Ultimately, the odds I think are as follows:

Both win > Trump loses/Perdue wins > Both lose > Trump wins/Perdue loses

It's also possible in some remote universe that Trump wins and Perdue loses, even though Trump gets a lower vote share (whether that be through a higher third-party vote share in the presidential, or Perdue botching a runoff).

Perdue is more likely to carry Trump over the finish line than vice-versa, but Perdue of course doesn't want what is already a millstone around his neck to become an even greater liability by depressing base support, turnout and dollars. I doubt he's going to go out of his way to say anything publicly rebuking the President, but that's probably the best hole through which to thread the needle in a state like GA. I don't see him gaining anything in net terms via virtue-signaling like Heller or Manchin. It's all about avoiding land-mines on both sides of the fence.

STORED DATA:
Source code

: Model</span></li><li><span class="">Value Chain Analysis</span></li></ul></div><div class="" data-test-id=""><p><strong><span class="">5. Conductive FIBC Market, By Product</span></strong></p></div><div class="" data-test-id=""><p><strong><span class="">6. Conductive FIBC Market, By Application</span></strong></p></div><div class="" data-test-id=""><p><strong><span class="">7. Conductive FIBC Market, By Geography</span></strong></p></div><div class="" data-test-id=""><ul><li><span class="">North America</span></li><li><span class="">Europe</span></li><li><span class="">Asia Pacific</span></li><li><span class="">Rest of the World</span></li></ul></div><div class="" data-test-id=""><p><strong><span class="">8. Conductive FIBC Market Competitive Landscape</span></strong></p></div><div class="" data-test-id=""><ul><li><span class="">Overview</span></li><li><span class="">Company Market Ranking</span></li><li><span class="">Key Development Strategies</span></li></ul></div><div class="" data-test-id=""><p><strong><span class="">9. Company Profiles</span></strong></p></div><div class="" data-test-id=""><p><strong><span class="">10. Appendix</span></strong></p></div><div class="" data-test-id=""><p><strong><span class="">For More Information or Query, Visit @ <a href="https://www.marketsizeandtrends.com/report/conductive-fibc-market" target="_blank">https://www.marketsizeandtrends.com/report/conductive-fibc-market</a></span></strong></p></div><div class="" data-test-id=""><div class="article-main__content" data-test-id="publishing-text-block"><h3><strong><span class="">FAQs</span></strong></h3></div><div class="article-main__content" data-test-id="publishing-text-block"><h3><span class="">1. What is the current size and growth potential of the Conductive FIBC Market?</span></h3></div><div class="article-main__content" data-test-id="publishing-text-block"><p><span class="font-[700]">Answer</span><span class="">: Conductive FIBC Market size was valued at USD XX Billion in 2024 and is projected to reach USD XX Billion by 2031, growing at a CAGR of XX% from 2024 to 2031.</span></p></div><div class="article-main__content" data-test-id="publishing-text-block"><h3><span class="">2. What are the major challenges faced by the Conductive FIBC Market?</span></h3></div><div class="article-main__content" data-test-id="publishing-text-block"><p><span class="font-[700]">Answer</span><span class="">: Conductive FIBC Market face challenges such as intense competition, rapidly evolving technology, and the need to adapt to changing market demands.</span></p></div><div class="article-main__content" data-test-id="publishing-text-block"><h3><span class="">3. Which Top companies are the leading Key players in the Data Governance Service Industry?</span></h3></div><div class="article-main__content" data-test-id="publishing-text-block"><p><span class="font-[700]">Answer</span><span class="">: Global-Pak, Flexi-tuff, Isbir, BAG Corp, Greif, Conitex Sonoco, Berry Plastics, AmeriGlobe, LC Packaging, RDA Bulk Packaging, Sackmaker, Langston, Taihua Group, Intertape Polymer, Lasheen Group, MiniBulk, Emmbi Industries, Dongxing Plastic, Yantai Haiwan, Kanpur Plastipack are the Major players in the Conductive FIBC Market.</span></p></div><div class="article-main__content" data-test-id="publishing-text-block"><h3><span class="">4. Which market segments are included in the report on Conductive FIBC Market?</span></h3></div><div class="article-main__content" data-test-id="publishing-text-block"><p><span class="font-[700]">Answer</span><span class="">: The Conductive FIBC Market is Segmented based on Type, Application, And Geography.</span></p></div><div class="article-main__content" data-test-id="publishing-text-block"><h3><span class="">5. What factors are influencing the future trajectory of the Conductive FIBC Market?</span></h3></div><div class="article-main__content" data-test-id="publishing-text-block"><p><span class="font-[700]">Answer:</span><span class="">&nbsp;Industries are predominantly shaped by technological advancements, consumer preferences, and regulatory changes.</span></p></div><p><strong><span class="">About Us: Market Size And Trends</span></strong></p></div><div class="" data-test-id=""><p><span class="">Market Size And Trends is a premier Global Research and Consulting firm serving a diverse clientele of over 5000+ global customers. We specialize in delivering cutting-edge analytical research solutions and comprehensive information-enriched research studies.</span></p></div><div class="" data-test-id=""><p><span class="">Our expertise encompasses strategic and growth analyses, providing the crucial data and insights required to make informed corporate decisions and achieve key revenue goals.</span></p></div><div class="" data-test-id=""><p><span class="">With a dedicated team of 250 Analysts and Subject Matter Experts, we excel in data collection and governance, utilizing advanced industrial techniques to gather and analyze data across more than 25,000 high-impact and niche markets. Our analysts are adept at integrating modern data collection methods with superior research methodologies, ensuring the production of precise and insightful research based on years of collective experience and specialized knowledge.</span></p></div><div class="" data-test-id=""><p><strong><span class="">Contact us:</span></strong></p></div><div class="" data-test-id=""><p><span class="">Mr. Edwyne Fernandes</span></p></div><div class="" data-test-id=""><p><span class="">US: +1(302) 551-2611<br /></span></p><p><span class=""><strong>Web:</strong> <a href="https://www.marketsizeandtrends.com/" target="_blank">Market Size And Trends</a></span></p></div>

PARTS OF THE EXERCISE:
a - Based on the Trump–Perdue commentary, say whether each statement agrees with it, answering yes or no and quoting the words that decide it. (i) The writer thinks Perdue is more likely to carry Trump over the finish line than the other way around. (ii) The writer expects Perdue to publicly rebuke the President. (iii) The writer ranks both candidates losing as more likely than Trump losing while Perdue wins.
b - Reproduce the Trump–Perdue commentary word for word, everything from "Ultimately, the odds" down to "botching a runoff).".
c - Write the next part of the Trump–Perdue commentary, beginning after its final sentence.

PER-TASK ANSWERS:
a -
(i) Yes: "Perdue is more likely to carry Trump over the finish line than vice-versa"
(ii) No: "I doubt he's going to go out of his way to say anything publicly rebuking the President"
(iii) No: "Both win > Trump loses/Perdue wins > Both lose > Trump wins/Perdue loses"

b -
Ultimately, the odds I think are as follows:

Both win > Trump loses/Perdue wins > Both lose > Trump wins/Perdue loses

It's also possible in some remote universe that Trump wins and Perdue loses, even though Trump gets a lower vote share (whether that be through a higher third-party vote share in the presidential, or Perdue botching a runoff).

c -
That Politico article was surprisingly transparent in terms of showing his thought process & campaign strategy:

Quote
“Republicans have made a mistake in the past by running away from this president. I don’t see any need to do that,” Perdue, the first-term Georgia senator, said in an interview. “I support this agenda. I don’t support everything he says or how he says it, but this agenda is working.”

Those 3 sentences are probably the most succinct way to summarize his thoughts - and probably the most effective strategy when dealing with the Trump effect in GA.